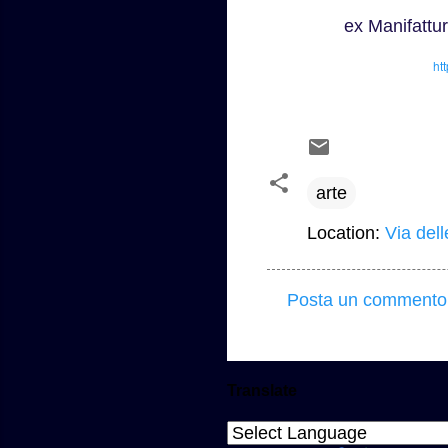
ex Manifattu
ht
arte
Location:
Via dell
Posta un commento
C
o
m
Translate
m
e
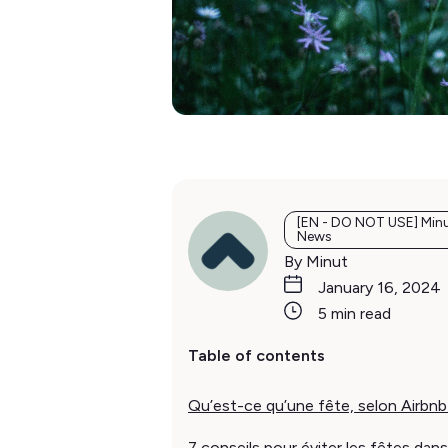
[EN - DO NOT USE] Min
News
By Minut
January 16, 2024
5 min read
Table of contents
Qu’est-ce qu’une fête, selon Airbnb
7 conseils pour éviter les fêtes dans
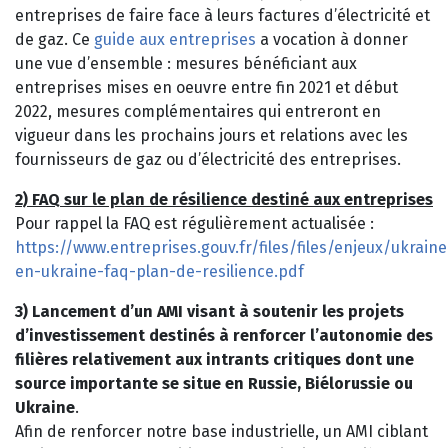
entreprises de faire face à leurs factures d’électricité et
de gaz. Ce
guide aux entreprises
a vocation à donner
une vue d’ensemble : mesures bénéficiant aux
entreprises mises en oeuvre entre fin 2021 et début
2022, mesures complémentaires qui entreront en
vigueur dans les prochains jours et relations avec les
fournisseurs de gaz ou d’électricité des entreprises.
2) FAQ sur le plan de résilience destiné aux entreprises
Pour rappel la FAQ est régulièrement actualisée :
https://www.entreprises.gouv.fr/files/files/enjeux/ukraine
en-ukraine-faq-plan-de-resilience.pdf
3) Lancement d’un AMI visant à soutenir les projets
d’investissement destinés à renforcer l’autonomie des
filières relativement aux intrants critiques dont une
source importante se situe en Russie, Biélorussie ou
Ukraine
.
Afin de renforcer notre base industrielle, un AMI ciblant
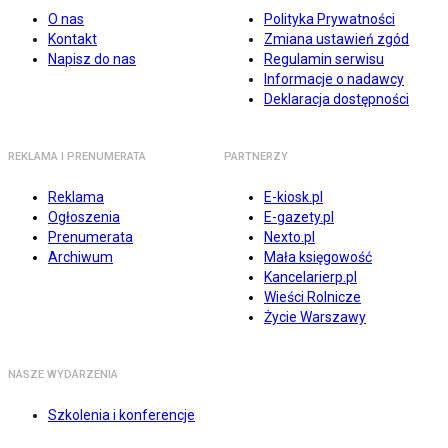
O nas
Polityka Prywatności
Kontakt
Zmiana ustawień zgód
Napisz do nas
Regulamin serwisu
Informacje o nadawcy
Deklaracja dostępności
REKLAMA I PRENUMERATA
PARTNERZY
Reklama
E-kiosk.pl
Ogłoszenia
E-gazety.pl
Prenumerata
Nexto.pl
Archiwum
Mała księgowość
Kancelarierp.pl
Wieści Rolnicze
Życie Warszawy
NASZE WYDARZENIA
Szkolenia i konferencje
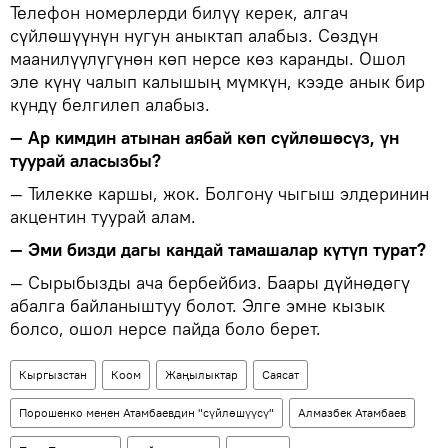
Телефон номерлерди билүү керек, алгач
сүйлөшүүнүн нугун аныктап алабыз. Сөздүн
маанилүүлүгүнөн көп нерсе көз каранды. Ошол
эле күнү чалып калышың мүмкүн, кээде анык бир
күндү белгилеп алабыз.
— Ар кимдин атынан аябай көп сүйлөшөсүз, үн
туурай аласызбы?
— Тилекке каршы, жок. Болгону чыгыш элдеринин
акцентин туурай алам.
— Эми бизди дагы кандай тамашалар күтүп турат?
— Сырыбызды ача бербейбиз. Баары дүйнөдөгү
абалга байланыштуу болот. Элге эмне кызык
болсо, ошол нерсе пайда боло берет.
Кыргызстан
Коом
Жаңылыктар
Саясат
Порошенко менен Атамбаевдин "сүйлөшүүсү"
Алмазбек Атамбаев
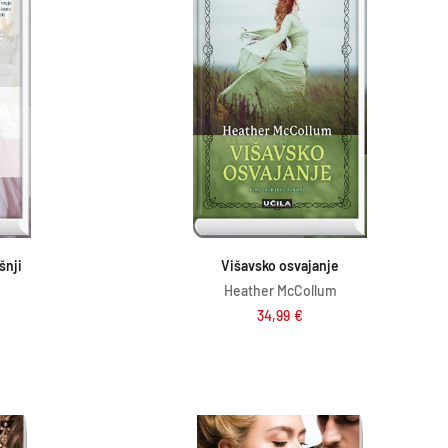
ico
Dodaj v košarico
šnji
Višavsko osvajanje
Heather McCollum
34,99
€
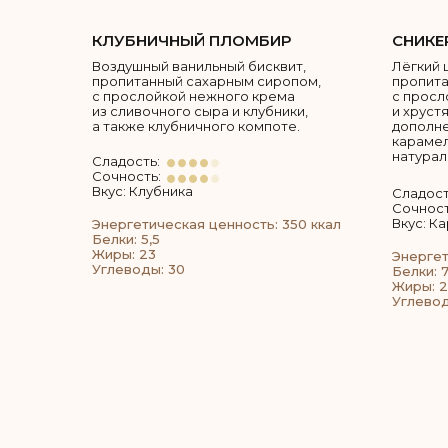
КЛУБНИЧНЫЙ ПЛОМБИР
СНИКЕ
Воздушный ванильный бисквит,
Лёгкий 
пропитанный сахарным сиропом,
пропита
с прослойкой нежного крема
с просл
из сливочного сыра и клубники,
и хруст
а также клубничного компоте.
дополн
карамел
натурал
Сладость:
Сочность:
Вкус: Клубника
Сладост
Сочност
Вкус: К
Энергетическая ценность: 350 ккал
Белки: 5,5
Жиры: 23
Энергет
Углеводы: 30
Белки: 7
Жиры: 
Углевод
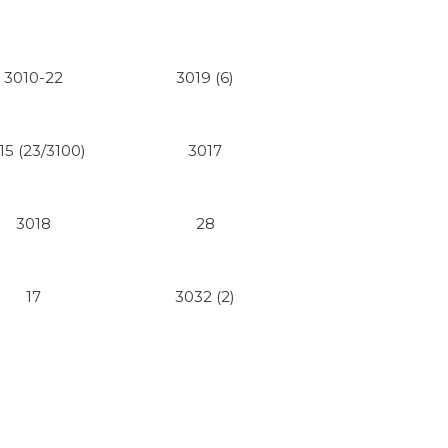
3010-22
3019 (6)
15 (23/3100)
3017
3018
28
17
3032 (2)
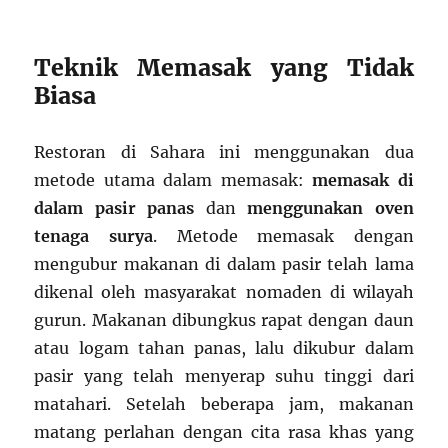
Teknik Memasak yang Tidak
Biasa
Restoran di Sahara ini menggunakan dua
metode utama dalam memasak:
memasak di
dalam pasir panas
dan
menggunakan oven
tenaga surya
. Metode memasak dengan
mengubur makanan di dalam pasir telah lama
dikenal oleh masyarakat nomaden di wilayah
gurun. Makanan dibungkus rapat dengan daun
atau logam tahan panas, lalu dikubur dalam
pasir yang telah menyerap suhu tinggi dari
matahari. Setelah beberapa jam, makanan
matang perlahan dengan cita rasa khas yang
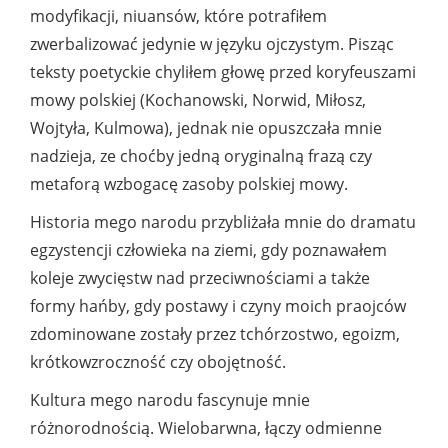
modyfikacji, niuansów, które potrafiłem
zwerbalizować jedynie w języku ojczystym. Pisząc
teksty poetyckie chyliłem głowę przed koryfeuszami
mowy polskiej (Kochanowski, Norwid, Miłosz,
Wojtyła, Kulmowa), jednak nie opuszczała mnie
nadzieja, ze choćby jedną oryginalną frazą czy
metaforą wzbogacę zasoby polskiej mowy.
Historia mego narodu przybliżała mnie do dramatu
egzystencji człowieka na ziemi, gdy poznawałem
koleje zwycięstw nad przeciwnościami a także
formy hańby, gdy postawy i czyny moich praojców
zdominowane zostały przez tchórzostwo, egoizm,
krótkowzroczność czy obojętność.
Kultura mego narodu fascynuje mnie
różnorodnością. Wielobarwna, łączy odmienne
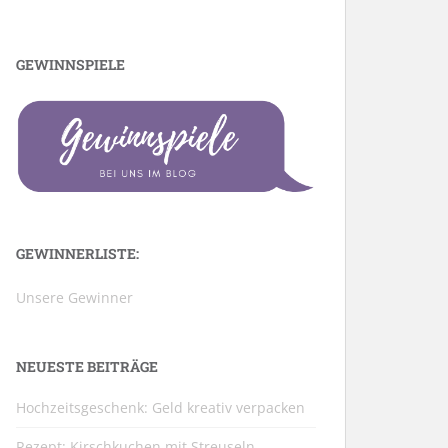
GEWINNSPIELE
GEWINNERLISTE:
Unsere Gewinner
NEUESTE BEITRÄGE
Hochzeitsgeschenk: Geld kreativ verpacken
Rezept: Kirschkuchen mit Streuseln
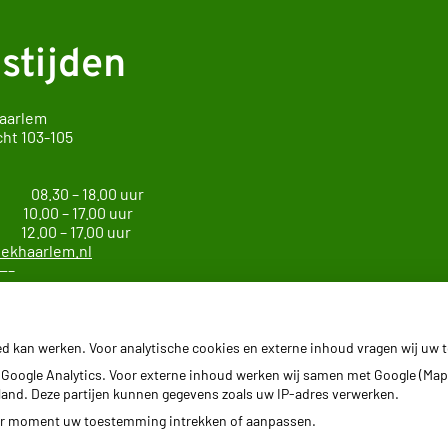
stijden
Haarlem
cht
103-105
arlem
g 08.30 – 18.00 uur
0 – 17.00 uur
 – 17.00 uur
ekhaarlem.nl
—–
ie Haarlem Zuid
ed kan werken. Voor analytische cookies en externe inhoud vragen wij uw
—–
Google Analytics. Voor externe inhoud werken wij samen met Google (Map
erland. Deze partijen kunnen gegevens zoals uw IP-adres verwerken.
der moment uw toestemming intrekken of aanpassen.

━━━━━━━━━━━━━━━━

» Task to carry out: Where a line in the material above holds "нерсе", copy that line.

» Response:
маанилүүлүгүнөн көп нерсе көз каранды. Ошол
болсо, ошол нерсе пайда боло берет.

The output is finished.